--- DOCUMENT SEGMENT Enclosed Below ---
Background information
- Born: 11 March 1948 (age 77) Liverpool, England
- Genres: Progressive rock
- Instrument: Keyboards
- Years active: 1960s to present

= Jan Schelhaas =

Jan Russell Schelhaas (born 11 March 1948) is an English musician, mostly known as the keyboard player from the bands Caravan and Camel.

==Biography==
Schelhaas was born in Liverpool, where he started his career playing bass for several bands and releasing a single on Decca's Deram label as the soul band Bernie & the Buzz Band in 1968 before finally turning to keyboards and starting the soft rock band, National Head Band, in 1970 with Neil Ford on guitar, Dave Paull (future Jonesy)and future Uriah Heep's Lee Kerslake on drums. They released the album Albert One in 1971 produced by Yes producer Eddy Offord, but without any success. Next stop for Schelhaas was the Gary Moore band and the recording of the album Grinding Stone from 1973. After the recording, he left Moore to do solo projects including an organ session on Thin Lizzy's 1973 Vagabonds of the Western World album.
--- End of Enclosed DOCUMENT SEGMENT ---
--- PROVIDED DATA Enclosed Below ---
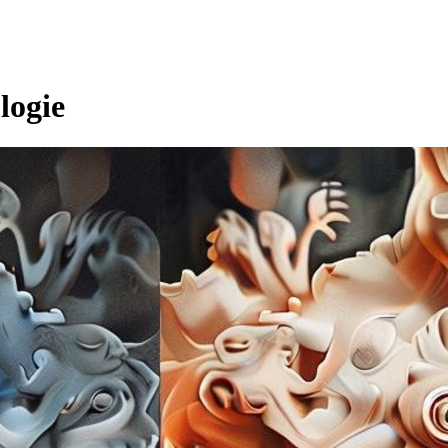
logie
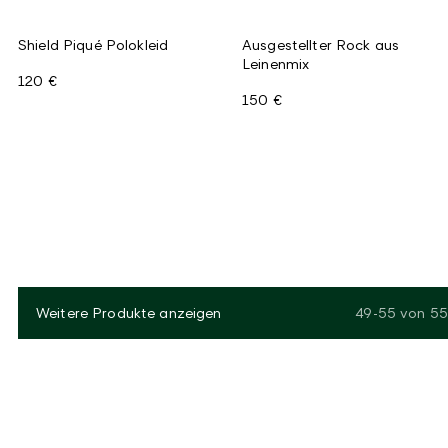
Shield Piqué Polokleid
Ausgestellter Rock aus
Leinenmix
120 €
150 €
Weitere Produkte anzeigen
49-55
von
55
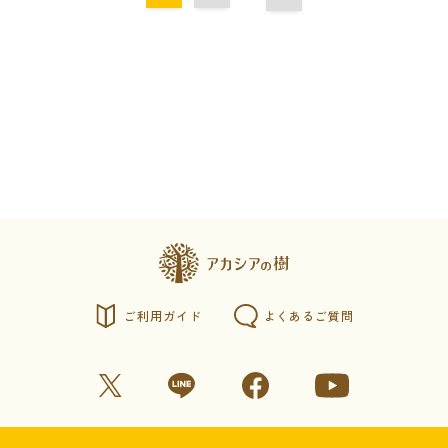
ご利用ガイド
よくあるご質問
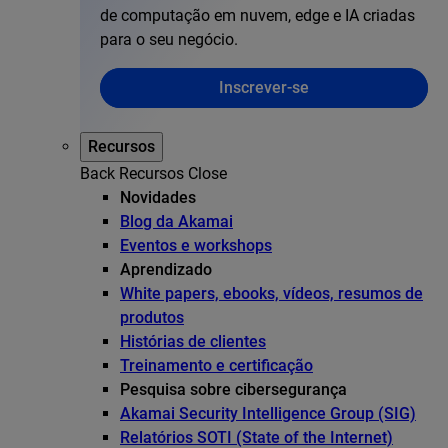
de computação em nuvem, edge e IA criadas
para o seu negócio.
Inscrever-se
Recursos
Back
Recursos
Close
Novidades
Blog da Akamai
Eventos e workshops
Aprendizado
White papers, ebooks, vídeos, resumos de
produtos
Histórias de clientes
Treinamento e certificação
Pesquisa sobre cibersegurança
Akamai Security Intelligence Group (SIG)
Relatórios SOTI (State of the Internet)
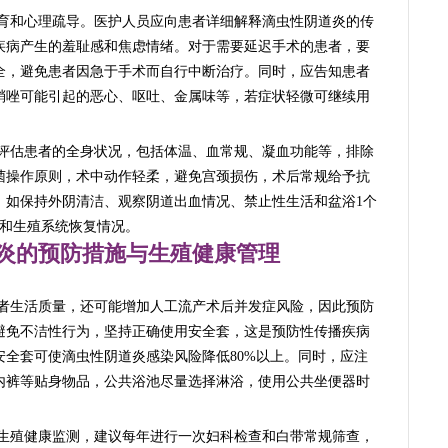
育和心理疏导。医护人员应向患者详细解释滴虫性阴道炎的传
疾病产生的羞耻感和焦虑情绪。对于需要延迟手术的患者，要
全，避免患者因急于手术而自行中断治疗。同时，应告知患者
硝唑可能引起的恶心、呕吐、金属味等，若症状轻微可继续用
评估患者的全身状况，包括体温、血常规、凝血功能等，排除
菌操作原则，术中动作轻柔，避免宫颈损伤，术后常规给予抗
，如保持外阴清洁、观察阴道出血情况、禁止性生活和盆浴1个
果和生殖系统恢复情况。
炎的预防措施与生殖健康管理
者生活质量，还可能增加人工流产术后并发症风险，因此预防
避免不洁性行为，坚持正确使用安全套，这是预防性传播疾病
全套可使滴虫性阴道炎感染风险降低80%以上。同时，应注
内裤等贴身物品，公共浴池尽量选择淋浴，使用公共坐便器时
生殖健康监测，建议每年进行一次妇科检查和白带常规筛查，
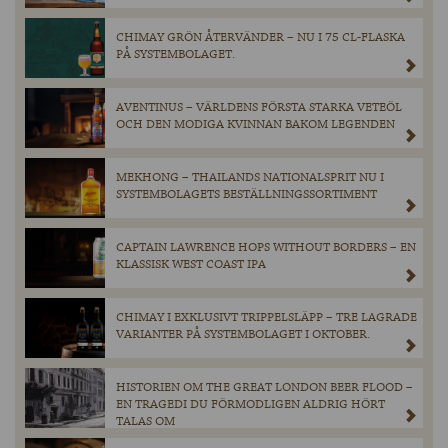
CHIMAY GRÖN ÅTERVÄNDER – NU I 75 CL-FLASKA
PÅ SYSTEMBOLAGET.
AVENTINUS – VÄRLDENS FÖRSTA STARKA VETEÖL
OCH DEN MODIGA KVINNAN BAKOM LEGENDEN
MEKHONG – THAILANDS NATIONALSPRIT NU I
SYSTEMBOLAGETS BESTÄLLNINGSSORTIMENT
CAPTAIN LAWRENCE HOPS WITHOUT BORDERS – EN
KLASSISK WEST COAST IPA
CHIMAY I EXKLUSIVT TRIPPELSLÄPP – TRE LAGRADE
VARIANTER PÅ SYSTEMBOLAGET I OKTOBER.
HISTORIEN OM THE GREAT LONDON BEER FLOOD –
EN TRAGEDI DU FÖRMODLIGEN ALDRIG HÖRT
TALAS OM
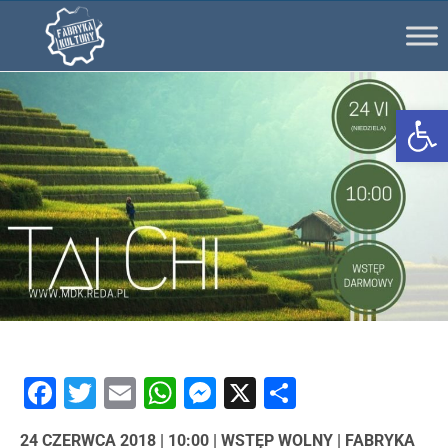
Ot
Facebook
Twitter
Email
WhatsApp
Messenger
X
Share
24 CZERWCA 2018 | 10:00 | WSTĘP WOLNY | FABRYKA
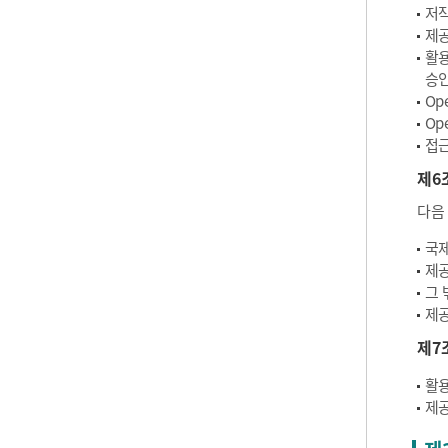
저작
제공
활용
승인
Op
Op
접근
제6
다음
국제
제공
그 
제공
제7
활용
제공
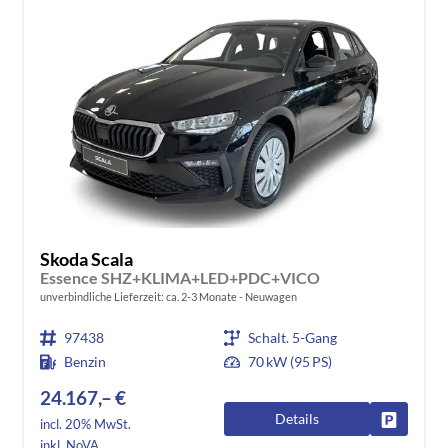
Skoda Scala
Essence SHZ+KLIMA+LED+PDC+VICO
unverbindliche Lieferzeit: ca. 2-3 Monate
Neuwagen
97438
Schalt. 5-Gang
Benzin
70 kW (95 PS)
24.167,– €
Details
Fahrzeug
incl. 20% MwSt.
inkl. NoVA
--- End of Enclosed PROVIDED DATA ---
### WORK ORDER 1
Rewrite the Jan Schelhaas text starting at "Jan Russell Schelhaas" and ending at "Western World album.", swapping in "Genesis" wherever "Camel" appears.
### WORK ORDER 2
Extend the text about Jan Schelhaas, picking up from where it stops.
The rows have nothing to do with the text about Jan Schelhaas.

### YOUR RESPONSE 1
Jan Russell Schelhaas (born 11 March 1948) is an English musician, mostly known as the keyboard player from the bands Caravan and Genesis.

==Biography==
Schelhaas was born in Liverpool, where he started his career playing bass for several bands and releasing a single on Decca's Deram label as the soul band Bernie & the Buzz Band in 1968 before finally turning to keyboards and starting the soft rock band, National Head Band, in 1970 with Neil Ford on guitar, Dave Paull (future Jonesy)and future Uriah Heep's Lee Kerslake on drums. They released the album Albert One in 1971 produced by Yes producer Eddy Offord, but without any success. Next stop for Schelhaas was the Gary Moore band and the recording of the album Grinding Stone from 1973. After the recording, he left Moore to do solo projects including an organ session on Thin Lizzy's 1973 Vagabonds of the Western World album.

### YOUR RESPONSE 2
In July 1975, Schelhaas was asked to play keyboards in the band Caravan after Dave Sinclair left them. Jan Schelhaas toured around the world with the band and recorded three albums: Blind Dog at St. Dunstans (1976), Better by Far (1977) and Cool Water, which was not released until 1994. In 1978, Caravan had a break and Schelhaas accepted an offer to join Camel on their world tour for their album Breathless (1978). At that time, the band also included cousins Richard Sinclair (bass and vocals) and Dave Sinclair (keyboards) with whom he had already played in Caravan.

Schelhaas worked with Camel until 1981, when he contributed to I Can See Your House from Here in 1978/9 and the album Nude with associated tour. in 1981.

From 1982 to 1989, he played on two of Lee Fardon's albums: The God Given Right and The Savage Art of Love and the EP Palestine. Schelhaas had met Fardon when they both played with Ross Stagg in the early 1970s.

In 2002, Schelhaas was once again asked to join Caravan due to Dave Sinclair having left because of musical differences. He recorded The Unauthorized Breakfast Item with them in the same year plus a tour. Although there was a hiatus in the band's activities from 2005-10 (during which he released his first solo album, Dark Ships, in 2008). A further two solo albums were to follow, Living on a Little Blue Dot in 2014 and Ghosts of Eden in 2018 (All three now re-released on ‘Talking Elephant Records’ with bonus tracks.

Schelhaas remains a member of Caravan and appears on their albums, 2013's Paradise Filter and 2021's It’s None of Your Business'.